Records for the task:
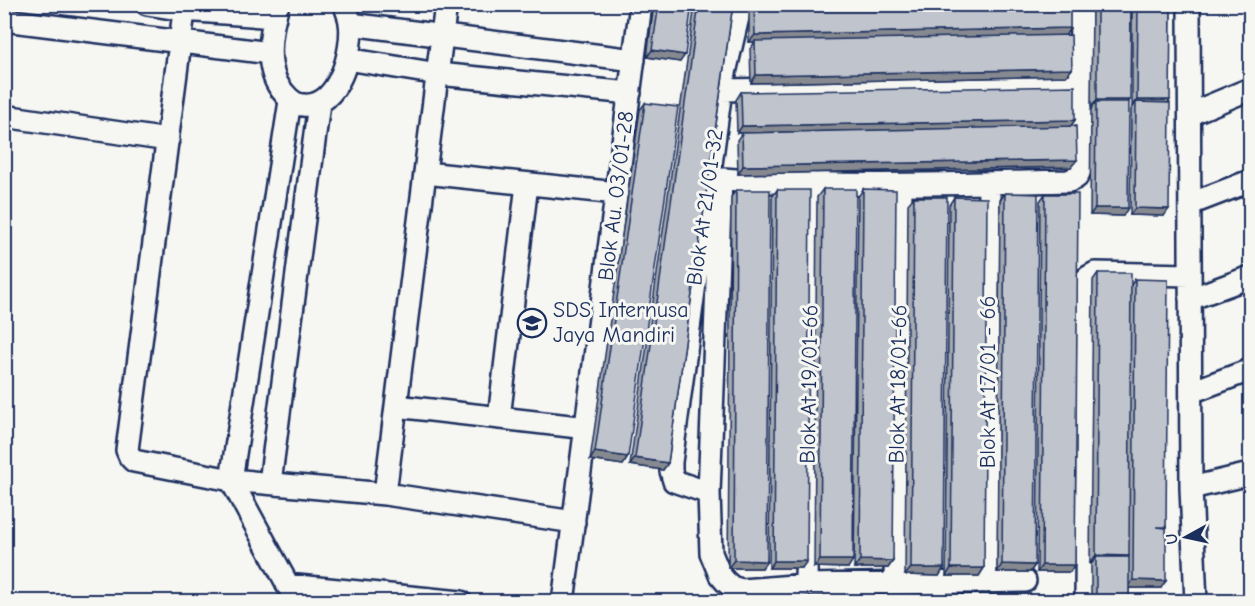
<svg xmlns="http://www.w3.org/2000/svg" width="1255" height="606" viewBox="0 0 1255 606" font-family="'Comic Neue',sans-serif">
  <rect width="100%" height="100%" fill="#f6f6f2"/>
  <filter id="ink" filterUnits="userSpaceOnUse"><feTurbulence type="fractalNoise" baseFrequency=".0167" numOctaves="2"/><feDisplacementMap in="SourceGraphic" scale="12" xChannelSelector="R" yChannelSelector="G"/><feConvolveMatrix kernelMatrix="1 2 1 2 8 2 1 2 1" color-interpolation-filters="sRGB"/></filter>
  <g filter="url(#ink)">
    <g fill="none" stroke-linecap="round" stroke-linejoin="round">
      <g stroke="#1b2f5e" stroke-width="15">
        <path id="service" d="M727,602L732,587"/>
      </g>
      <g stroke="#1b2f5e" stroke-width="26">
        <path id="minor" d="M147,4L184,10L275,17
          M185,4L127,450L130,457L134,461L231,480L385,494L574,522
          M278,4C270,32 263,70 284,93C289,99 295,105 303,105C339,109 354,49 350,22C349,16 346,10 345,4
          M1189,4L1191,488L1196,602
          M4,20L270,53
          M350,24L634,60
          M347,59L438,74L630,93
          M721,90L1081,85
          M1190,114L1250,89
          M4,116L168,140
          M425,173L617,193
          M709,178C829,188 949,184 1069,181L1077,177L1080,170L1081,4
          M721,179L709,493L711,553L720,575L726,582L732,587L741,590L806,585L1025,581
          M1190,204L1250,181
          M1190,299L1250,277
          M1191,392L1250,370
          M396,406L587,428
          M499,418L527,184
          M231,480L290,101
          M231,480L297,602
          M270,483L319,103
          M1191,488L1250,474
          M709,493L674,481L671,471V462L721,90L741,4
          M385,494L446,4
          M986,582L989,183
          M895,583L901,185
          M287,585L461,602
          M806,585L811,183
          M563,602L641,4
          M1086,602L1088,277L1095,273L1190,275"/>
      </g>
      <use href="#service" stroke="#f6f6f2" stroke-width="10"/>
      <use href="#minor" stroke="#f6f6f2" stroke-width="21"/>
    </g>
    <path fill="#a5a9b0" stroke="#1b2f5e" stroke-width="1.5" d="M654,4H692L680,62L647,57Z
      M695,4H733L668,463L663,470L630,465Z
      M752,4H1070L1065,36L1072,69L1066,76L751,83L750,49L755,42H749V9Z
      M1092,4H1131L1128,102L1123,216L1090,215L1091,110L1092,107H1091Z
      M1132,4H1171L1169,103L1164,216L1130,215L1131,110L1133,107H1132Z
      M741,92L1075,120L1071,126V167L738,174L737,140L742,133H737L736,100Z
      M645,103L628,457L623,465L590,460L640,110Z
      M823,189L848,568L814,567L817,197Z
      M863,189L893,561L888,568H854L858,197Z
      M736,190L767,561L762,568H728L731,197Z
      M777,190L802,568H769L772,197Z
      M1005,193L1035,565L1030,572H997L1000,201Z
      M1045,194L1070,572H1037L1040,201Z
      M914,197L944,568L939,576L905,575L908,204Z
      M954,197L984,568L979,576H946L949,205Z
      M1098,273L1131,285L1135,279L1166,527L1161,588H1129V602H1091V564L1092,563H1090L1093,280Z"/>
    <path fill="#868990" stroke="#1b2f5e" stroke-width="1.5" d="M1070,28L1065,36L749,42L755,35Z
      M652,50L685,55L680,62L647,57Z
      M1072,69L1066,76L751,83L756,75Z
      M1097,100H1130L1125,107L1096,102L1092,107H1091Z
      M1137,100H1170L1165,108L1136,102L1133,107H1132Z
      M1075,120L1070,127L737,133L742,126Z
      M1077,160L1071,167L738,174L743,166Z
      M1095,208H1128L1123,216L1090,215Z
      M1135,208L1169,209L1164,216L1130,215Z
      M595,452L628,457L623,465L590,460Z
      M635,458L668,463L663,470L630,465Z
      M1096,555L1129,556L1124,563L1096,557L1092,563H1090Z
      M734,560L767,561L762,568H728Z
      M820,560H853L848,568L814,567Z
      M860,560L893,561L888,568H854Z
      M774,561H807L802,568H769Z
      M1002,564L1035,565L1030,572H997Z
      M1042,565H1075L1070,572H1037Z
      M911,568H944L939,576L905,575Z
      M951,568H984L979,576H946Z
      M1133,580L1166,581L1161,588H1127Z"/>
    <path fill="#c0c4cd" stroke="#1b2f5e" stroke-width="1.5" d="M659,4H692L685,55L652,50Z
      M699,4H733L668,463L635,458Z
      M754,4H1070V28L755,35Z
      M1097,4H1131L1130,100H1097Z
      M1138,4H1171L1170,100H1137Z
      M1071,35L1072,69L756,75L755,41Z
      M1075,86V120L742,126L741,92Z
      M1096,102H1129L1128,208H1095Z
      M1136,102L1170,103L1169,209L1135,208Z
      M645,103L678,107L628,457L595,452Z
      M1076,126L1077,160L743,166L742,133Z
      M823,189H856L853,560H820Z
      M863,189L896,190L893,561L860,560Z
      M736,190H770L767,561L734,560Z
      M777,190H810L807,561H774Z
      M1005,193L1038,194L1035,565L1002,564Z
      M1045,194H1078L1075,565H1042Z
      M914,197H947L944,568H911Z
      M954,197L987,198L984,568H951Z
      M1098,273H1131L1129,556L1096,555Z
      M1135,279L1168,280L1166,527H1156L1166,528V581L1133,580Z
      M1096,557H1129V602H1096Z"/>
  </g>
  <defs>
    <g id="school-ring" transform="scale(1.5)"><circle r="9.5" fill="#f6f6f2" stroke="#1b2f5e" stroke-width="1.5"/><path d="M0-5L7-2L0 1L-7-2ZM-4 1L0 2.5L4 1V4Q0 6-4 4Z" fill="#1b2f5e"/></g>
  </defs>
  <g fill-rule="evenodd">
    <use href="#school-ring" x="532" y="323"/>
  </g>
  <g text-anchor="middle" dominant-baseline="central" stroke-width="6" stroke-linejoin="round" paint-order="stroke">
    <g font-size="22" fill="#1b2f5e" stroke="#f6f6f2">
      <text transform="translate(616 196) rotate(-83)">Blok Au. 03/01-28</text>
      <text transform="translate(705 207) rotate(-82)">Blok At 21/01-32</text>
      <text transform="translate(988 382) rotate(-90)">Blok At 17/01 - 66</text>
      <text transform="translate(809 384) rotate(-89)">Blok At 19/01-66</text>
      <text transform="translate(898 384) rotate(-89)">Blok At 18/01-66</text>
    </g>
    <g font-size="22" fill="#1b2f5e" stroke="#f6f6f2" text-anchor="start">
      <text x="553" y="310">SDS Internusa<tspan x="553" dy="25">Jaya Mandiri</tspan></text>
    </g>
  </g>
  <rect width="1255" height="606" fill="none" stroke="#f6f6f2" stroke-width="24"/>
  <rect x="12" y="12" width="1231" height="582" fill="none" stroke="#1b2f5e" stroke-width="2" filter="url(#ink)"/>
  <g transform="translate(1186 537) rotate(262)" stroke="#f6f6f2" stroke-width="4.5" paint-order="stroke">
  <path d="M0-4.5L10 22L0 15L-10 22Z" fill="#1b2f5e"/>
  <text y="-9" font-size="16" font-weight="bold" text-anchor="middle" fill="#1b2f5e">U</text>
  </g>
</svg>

--

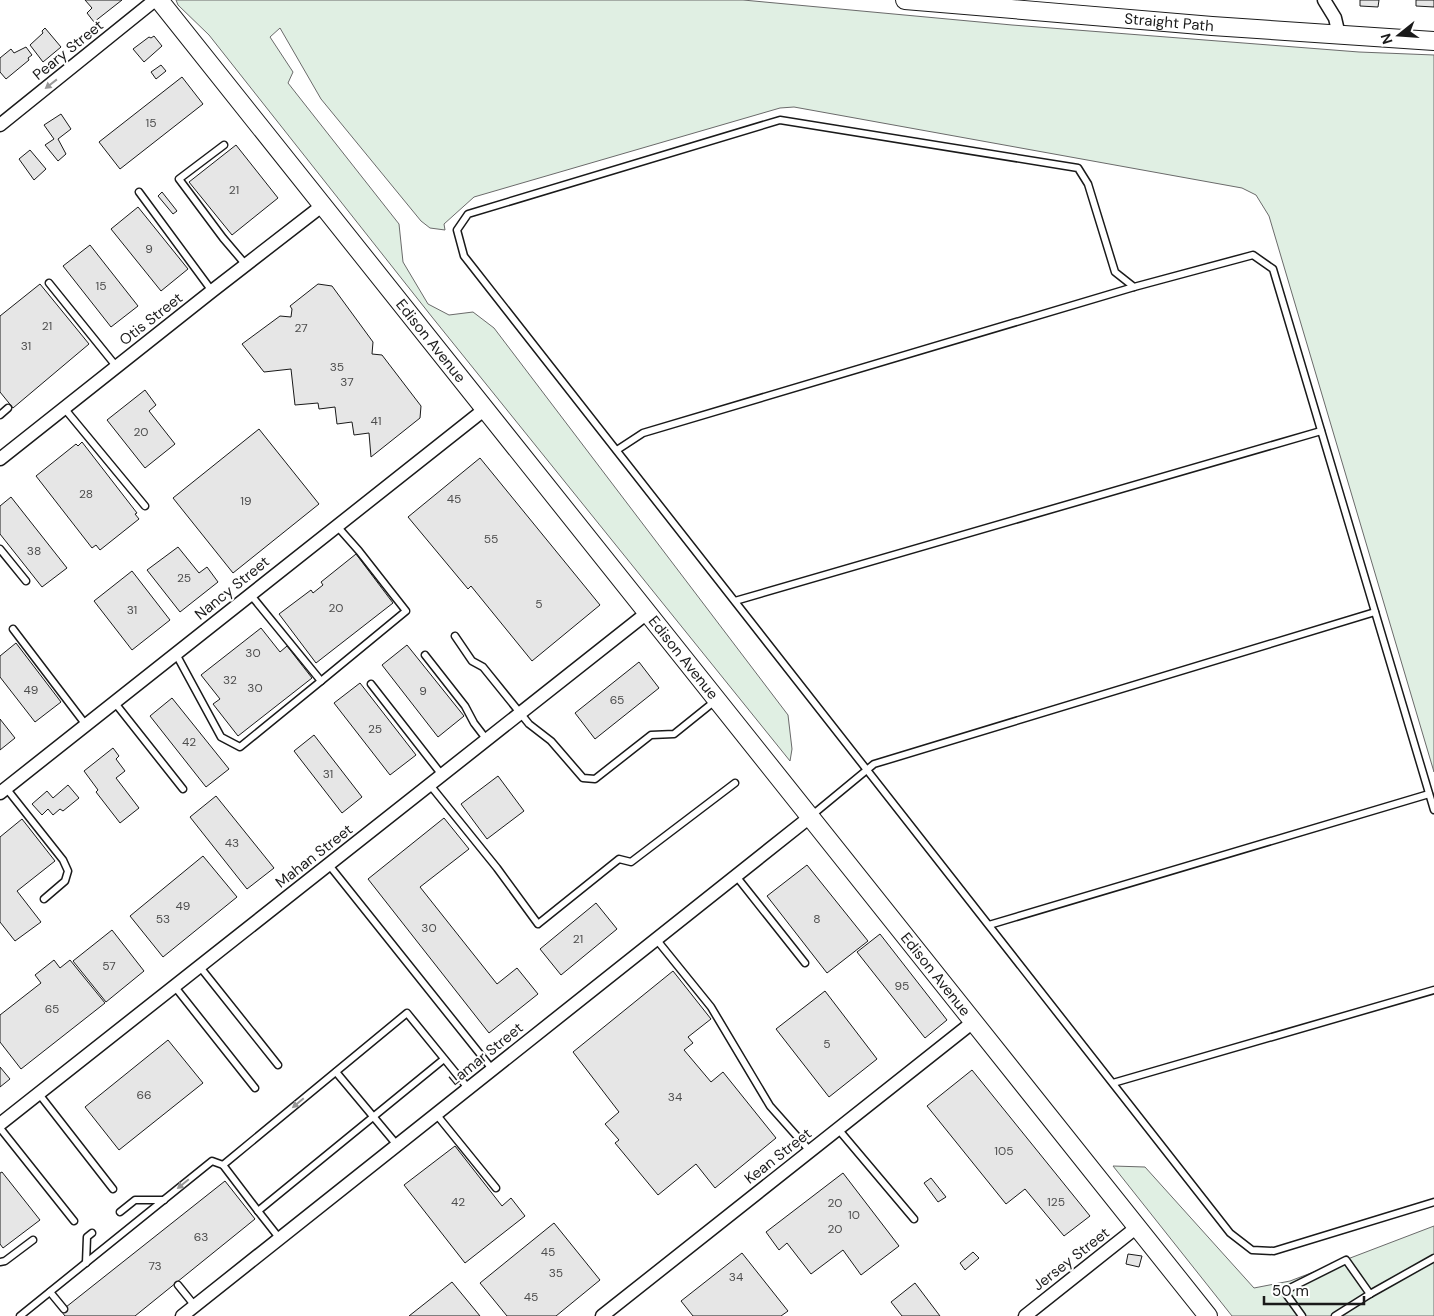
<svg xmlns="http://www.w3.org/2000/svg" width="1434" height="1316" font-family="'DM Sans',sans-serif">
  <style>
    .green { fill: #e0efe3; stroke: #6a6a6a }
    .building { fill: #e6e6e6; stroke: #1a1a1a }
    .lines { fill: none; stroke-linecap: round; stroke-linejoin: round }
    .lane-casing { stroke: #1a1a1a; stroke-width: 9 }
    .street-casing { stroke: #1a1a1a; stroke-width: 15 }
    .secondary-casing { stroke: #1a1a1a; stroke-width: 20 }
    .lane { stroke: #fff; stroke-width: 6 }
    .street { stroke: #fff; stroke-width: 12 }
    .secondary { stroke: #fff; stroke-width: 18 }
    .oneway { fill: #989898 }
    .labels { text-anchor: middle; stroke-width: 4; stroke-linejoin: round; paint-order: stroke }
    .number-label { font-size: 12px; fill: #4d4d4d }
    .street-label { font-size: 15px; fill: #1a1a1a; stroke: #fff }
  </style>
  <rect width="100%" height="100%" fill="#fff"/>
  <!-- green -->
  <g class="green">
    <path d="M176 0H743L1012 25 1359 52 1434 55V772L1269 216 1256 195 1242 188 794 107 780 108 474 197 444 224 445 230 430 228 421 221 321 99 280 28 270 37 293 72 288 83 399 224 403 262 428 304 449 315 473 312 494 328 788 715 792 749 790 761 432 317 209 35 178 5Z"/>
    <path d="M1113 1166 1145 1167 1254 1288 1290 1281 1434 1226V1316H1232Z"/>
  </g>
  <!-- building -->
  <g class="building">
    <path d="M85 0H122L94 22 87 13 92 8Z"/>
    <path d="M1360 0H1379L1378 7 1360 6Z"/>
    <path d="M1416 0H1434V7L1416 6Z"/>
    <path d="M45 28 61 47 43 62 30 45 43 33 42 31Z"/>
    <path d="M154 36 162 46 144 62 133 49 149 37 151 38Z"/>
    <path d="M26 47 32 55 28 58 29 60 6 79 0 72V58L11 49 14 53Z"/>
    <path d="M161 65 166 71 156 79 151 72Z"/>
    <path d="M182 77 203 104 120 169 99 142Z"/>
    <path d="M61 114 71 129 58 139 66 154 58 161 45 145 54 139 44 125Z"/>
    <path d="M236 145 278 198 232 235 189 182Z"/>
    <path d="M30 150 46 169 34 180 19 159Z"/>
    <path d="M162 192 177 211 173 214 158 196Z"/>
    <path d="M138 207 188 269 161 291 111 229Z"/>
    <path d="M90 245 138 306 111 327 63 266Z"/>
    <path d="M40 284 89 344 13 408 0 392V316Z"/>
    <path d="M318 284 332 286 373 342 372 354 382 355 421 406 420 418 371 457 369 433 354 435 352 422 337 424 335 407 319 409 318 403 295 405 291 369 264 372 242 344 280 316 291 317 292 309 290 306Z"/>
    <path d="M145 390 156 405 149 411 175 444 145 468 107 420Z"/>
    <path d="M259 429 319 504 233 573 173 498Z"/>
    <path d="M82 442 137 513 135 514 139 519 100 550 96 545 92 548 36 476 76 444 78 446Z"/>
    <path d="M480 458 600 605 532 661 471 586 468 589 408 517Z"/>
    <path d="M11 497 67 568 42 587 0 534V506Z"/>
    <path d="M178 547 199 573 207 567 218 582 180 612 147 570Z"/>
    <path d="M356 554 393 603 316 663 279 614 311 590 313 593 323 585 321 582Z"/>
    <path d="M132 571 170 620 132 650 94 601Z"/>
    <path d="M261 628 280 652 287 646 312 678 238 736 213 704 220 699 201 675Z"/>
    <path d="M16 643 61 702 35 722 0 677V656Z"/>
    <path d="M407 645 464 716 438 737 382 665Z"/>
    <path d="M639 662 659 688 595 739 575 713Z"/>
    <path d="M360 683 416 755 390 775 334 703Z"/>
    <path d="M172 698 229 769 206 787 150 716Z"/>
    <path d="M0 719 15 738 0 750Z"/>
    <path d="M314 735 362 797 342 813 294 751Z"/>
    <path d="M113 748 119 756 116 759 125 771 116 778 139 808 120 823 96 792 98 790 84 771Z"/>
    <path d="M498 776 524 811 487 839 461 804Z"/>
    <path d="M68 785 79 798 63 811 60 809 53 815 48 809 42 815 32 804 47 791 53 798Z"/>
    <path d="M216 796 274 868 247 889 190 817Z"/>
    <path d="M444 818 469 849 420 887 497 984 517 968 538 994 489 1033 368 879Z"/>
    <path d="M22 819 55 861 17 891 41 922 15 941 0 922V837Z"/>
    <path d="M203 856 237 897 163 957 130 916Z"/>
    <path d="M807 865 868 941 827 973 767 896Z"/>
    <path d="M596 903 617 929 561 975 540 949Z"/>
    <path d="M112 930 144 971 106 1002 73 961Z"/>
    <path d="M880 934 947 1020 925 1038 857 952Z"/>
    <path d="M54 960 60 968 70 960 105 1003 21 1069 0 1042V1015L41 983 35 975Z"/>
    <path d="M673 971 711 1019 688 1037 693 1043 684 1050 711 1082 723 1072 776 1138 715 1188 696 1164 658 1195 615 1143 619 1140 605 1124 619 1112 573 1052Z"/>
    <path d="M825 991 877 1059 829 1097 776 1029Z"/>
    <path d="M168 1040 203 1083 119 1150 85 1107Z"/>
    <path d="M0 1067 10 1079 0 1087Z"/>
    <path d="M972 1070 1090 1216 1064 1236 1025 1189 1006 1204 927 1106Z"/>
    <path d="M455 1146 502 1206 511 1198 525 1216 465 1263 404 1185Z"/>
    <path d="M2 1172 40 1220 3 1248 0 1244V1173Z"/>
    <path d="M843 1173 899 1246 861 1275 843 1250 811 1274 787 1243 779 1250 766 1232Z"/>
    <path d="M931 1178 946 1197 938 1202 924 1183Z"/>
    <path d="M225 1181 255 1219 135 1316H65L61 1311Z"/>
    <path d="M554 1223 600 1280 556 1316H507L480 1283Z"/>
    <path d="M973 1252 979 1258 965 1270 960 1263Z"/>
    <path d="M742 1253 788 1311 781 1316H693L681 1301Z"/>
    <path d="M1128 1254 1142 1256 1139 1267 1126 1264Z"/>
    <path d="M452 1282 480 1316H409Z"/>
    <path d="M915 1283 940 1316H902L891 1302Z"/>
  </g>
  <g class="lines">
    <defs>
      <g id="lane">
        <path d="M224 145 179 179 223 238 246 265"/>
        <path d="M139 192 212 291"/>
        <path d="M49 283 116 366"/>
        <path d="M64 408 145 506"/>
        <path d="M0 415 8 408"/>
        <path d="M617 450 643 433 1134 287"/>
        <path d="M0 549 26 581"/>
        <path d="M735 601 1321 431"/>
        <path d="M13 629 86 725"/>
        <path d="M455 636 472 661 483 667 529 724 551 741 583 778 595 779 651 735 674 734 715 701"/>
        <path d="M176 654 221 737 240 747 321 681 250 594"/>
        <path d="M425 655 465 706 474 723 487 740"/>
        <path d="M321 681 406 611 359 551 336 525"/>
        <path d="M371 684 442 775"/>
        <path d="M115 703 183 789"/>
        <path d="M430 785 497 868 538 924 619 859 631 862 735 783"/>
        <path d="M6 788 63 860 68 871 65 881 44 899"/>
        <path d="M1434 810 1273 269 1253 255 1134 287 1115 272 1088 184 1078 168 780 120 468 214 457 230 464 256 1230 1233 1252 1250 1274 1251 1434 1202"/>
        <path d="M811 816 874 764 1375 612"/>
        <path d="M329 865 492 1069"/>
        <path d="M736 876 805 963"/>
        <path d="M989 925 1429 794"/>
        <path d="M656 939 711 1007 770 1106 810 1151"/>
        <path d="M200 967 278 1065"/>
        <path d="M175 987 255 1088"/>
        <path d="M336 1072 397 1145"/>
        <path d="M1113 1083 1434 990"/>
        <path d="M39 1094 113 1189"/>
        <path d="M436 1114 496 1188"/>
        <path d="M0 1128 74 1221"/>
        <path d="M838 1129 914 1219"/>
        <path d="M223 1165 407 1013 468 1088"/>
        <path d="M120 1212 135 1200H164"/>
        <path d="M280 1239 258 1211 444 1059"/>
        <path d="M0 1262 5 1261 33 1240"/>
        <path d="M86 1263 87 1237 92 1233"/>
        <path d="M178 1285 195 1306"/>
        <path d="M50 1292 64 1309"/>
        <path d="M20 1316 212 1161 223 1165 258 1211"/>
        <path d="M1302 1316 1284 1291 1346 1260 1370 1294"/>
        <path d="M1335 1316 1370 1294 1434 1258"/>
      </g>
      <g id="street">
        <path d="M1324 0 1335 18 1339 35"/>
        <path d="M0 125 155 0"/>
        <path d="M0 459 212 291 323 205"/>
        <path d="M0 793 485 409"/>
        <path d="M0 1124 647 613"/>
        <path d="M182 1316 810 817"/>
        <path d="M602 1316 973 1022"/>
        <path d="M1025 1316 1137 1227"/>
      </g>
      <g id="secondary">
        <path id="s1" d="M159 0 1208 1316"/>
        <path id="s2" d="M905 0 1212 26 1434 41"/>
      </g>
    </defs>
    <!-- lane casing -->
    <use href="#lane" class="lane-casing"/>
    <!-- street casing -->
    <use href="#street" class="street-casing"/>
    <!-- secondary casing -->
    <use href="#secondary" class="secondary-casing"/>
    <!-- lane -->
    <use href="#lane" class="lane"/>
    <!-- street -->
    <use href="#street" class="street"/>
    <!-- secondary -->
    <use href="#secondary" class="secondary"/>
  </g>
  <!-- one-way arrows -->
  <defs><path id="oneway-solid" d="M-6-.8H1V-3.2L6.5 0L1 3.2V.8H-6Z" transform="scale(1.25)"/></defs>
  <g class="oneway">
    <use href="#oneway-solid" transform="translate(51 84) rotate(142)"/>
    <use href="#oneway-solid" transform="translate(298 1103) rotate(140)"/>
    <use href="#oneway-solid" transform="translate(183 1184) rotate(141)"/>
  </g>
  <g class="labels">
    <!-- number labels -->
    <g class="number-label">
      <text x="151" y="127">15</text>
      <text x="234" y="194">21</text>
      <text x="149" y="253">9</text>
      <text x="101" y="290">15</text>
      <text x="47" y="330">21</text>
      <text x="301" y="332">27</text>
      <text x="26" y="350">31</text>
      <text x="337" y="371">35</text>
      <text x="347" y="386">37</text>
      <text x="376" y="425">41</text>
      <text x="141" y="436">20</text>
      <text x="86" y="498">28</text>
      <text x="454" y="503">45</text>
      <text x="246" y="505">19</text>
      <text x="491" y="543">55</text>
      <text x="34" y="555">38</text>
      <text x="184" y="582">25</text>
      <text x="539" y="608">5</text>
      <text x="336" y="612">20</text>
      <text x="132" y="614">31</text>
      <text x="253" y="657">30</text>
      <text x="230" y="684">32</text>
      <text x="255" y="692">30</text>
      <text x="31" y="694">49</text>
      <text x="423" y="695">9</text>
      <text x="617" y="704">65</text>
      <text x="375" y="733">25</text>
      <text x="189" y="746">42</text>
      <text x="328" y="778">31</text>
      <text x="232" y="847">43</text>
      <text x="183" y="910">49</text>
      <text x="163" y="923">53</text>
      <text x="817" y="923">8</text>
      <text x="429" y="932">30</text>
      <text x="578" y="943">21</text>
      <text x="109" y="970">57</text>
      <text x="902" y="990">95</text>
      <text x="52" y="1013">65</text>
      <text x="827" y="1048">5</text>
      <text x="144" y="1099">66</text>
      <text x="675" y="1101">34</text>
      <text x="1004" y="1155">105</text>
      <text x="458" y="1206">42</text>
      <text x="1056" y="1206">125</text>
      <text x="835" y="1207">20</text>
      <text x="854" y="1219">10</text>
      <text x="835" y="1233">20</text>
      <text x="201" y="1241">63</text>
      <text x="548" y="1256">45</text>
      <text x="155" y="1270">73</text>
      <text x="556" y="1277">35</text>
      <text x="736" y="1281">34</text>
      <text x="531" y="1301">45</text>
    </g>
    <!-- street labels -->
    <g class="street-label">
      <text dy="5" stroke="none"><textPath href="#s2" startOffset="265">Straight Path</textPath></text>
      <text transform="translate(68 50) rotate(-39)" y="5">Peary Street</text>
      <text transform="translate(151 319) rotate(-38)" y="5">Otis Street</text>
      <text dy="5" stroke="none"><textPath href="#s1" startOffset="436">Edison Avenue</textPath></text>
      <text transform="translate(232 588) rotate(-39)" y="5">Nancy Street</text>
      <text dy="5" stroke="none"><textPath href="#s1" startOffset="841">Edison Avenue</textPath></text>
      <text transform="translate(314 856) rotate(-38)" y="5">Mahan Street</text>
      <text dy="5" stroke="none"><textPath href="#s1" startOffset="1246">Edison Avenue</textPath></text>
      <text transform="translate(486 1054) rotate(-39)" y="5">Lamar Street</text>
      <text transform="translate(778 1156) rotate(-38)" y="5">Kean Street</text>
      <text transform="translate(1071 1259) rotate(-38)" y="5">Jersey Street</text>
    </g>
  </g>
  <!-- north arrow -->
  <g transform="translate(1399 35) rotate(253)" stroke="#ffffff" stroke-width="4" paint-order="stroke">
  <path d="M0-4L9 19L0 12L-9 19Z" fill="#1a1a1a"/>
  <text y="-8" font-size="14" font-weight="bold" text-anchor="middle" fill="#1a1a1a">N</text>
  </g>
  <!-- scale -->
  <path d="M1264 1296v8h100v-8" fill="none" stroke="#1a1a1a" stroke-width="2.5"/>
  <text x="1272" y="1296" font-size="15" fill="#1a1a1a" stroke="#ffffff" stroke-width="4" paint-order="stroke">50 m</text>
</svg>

Exercise prompt: Go through the records line by line and count those containing the string "lines". Give only the total.

Task response: 2